- [QUELLDOKUMENT]:
An Allerheiligen ist Hochkonjunktur
Steinmetz Robert Wiedenmann zeigt, wie Grabsteine und Einfassungen entstehen. Warum er Sandstein bevorzugt und welche Ausführung derzeit besonders im Trend liegt
Ichenhausen Wenn Steinmetz Robert Wiedenmann über seine Arbeit spricht, erkennt man schnell seine Begeisterung für seinen Beruf. „Man muss das Handwerk leben“, erklärt er. Seit 41 Jahren leitet der Meister zusammen mit seinem Sohn Lukas den Steinmetz-Betrieb südlich des Ichenhauser Friedhofs. In der Werkstatt ist seit ein paar Wochen viel zu tun – wie jedes Jahr um Allerheiligen.
Zum Gedenktag der Verstorbenen ist es Brauch, die Gräber auf Vordermann zu bringen. Manche gestalten nur die Bepflanzung um, andere nehmen eine Rundumerneuerung vor. Spätestens dann kommt Robert Wiedenmann ins Spiel. Die meisten Grabstätten in Ichenhausen hat sein Betrieb gefertigt. Wenn der 58-Jährige über den Friedhof geht, dann kommen Erinnerungen hoch. „Jeder Stein hat eine eigene Geschichte.“
Wiedenmann zeigt sein Reich: Im Lager befinden sich diverse Steinplatten, -quader und -brocken. Granit sei seit eh und je beliebt, aber der Trend gehe immer mehr zu heimischen Materialien, besonders Sandsteinen. „Ich bevorzuge den Eifelsandstein, er ist der härteste Sandstein und hat eine schöne Marmorierung“, erklärt Wiedenmann. Jedes Jahr verarbeitet sein Betrieb über 100 Tonnen Material.

- [AUFGABENSTELLUNG]:
Zitieren Sie den Artikel über den Ichenhauser Steinmetz vollständig und Wort für Wort.

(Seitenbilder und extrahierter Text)
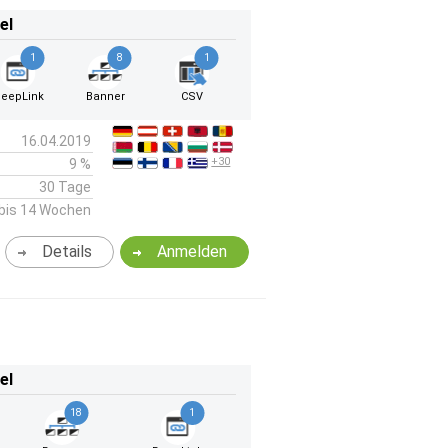
el
1
8
1
eepLink
Banner
CSV
16.04.2019
+30
9 %
30 Tage
bis 14 Wochen
Details
Anmelden
el
18
1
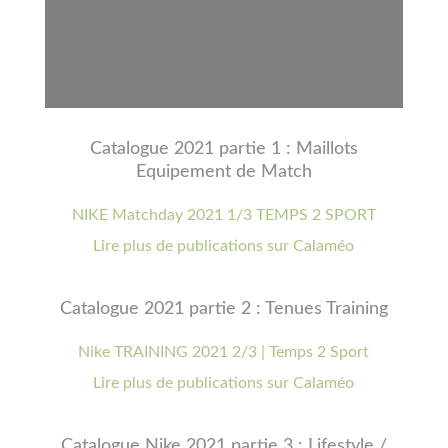
Catalogue 2021 partie 1 : Maillots
Equipement de Match
NIKE Matchday 2021 1/3 TEMPS 2 SPORT
Lire plus de publications sur Calaméo
Catalogue 2021 partie 2 : Tenues Training
Nike TRAINING 2021 2/3 | Temps 2 Sport
Lire plus de publications sur Calaméo
Catalogue Nike 2021 partie 3 : Lifestyle /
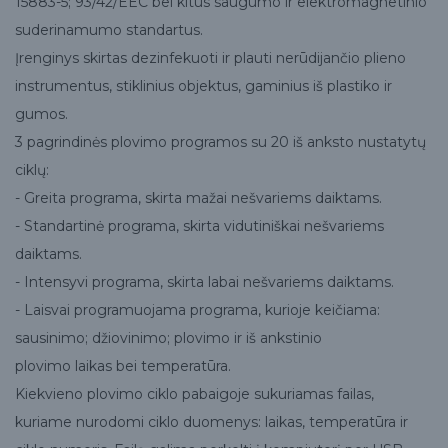
15883-5; 93/42/EEC bei kitus saugumo ir elektromagnetinio
suderinamumo standartus.
Įrenginys skirtas dezinfekuoti ir plauti nerūdijančio plieno
instrumentus, stiklinius objektus, gaminius iš plastiko ir
gumos.
3 pagrindinės plovimo programos su 20 iš anksto nustatytų
ciklų:
- Greita programa, skirta mažai nešvariems daiktams.
- Standartinė programa, skirta vidutiniškai nešvariems
daiktams.
- Intensyvi programa, skirta labai nešvariems daiktams.
- Laisvai programuojama programa, kurioje keičiama:
sausinimo; džiovinimo; plovimo ir iš ankstinio
plovimo laikas bei temperatūra.
Kiekvieno plovimo ciklo pabaigoje sukuriamas failas,
kuriame nurodomi ciklo duomenys: laikas, temperatūra ir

- [SCHRIFTLICHE ANTWORT]:
An Allerheiligen ist Hochkonjunktur
Steinmetz Robert Wiedenmann zeigt, wie Grabsteine und Einfassungen entstehen. Warum er Sandstein bevorzugt und welche Ausführung derzeit besonders im Trend liegt
Ichenhausen Wenn Steinmetz Robert Wiedenmann über seine Arbeit spricht, erkennt man schnell seine Begeisterung für seinen Beruf. „Man muss das Handwerk leben“, erklärt er. Seit 41 Jahren leitet der Meister zusammen mit seinem Sohn Lukas den Steinmetz-Betrieb südlich des Ichenhauser Friedhofs. In der Werkstatt ist seit ein paar Wochen viel zu tun – wie jedes Jahr um Allerheiligen.
Zum Gedenktag der Verstorbenen ist es Brauch, die Gräber auf Vordermann zu bringen. Manche gestalten nur die Bepflanzung um, andere nehmen eine Rundumerneuerung vor. Spätestens dann kommt Robert Wiedenmann ins Spiel. Die meisten Grabstätten in Ichenhausen hat sein Betrieb gefertigt. Wenn der 58-Jährige über den Friedhof geht, dann kommen Erinnerungen hoch. „Jeder Stein hat eine eigene Geschichte.“
Wiedenmann zeigt sein Reich: Im Lager befinden sich diverse Steinplatten, -quader und -brocken. Granit sei seit eh und je beliebt, aber der Trend gehe immer mehr zu heimischen Materialien, besonders Sandsteinen. „Ich bevorzuge den Eifelsandstein, er ist der härteste Sandstein und hat eine schöne Marmorierung“, erklärt Wiedenmann. Jedes Jahr verarbeitet sein Betrieb über 100 Tonnen Material.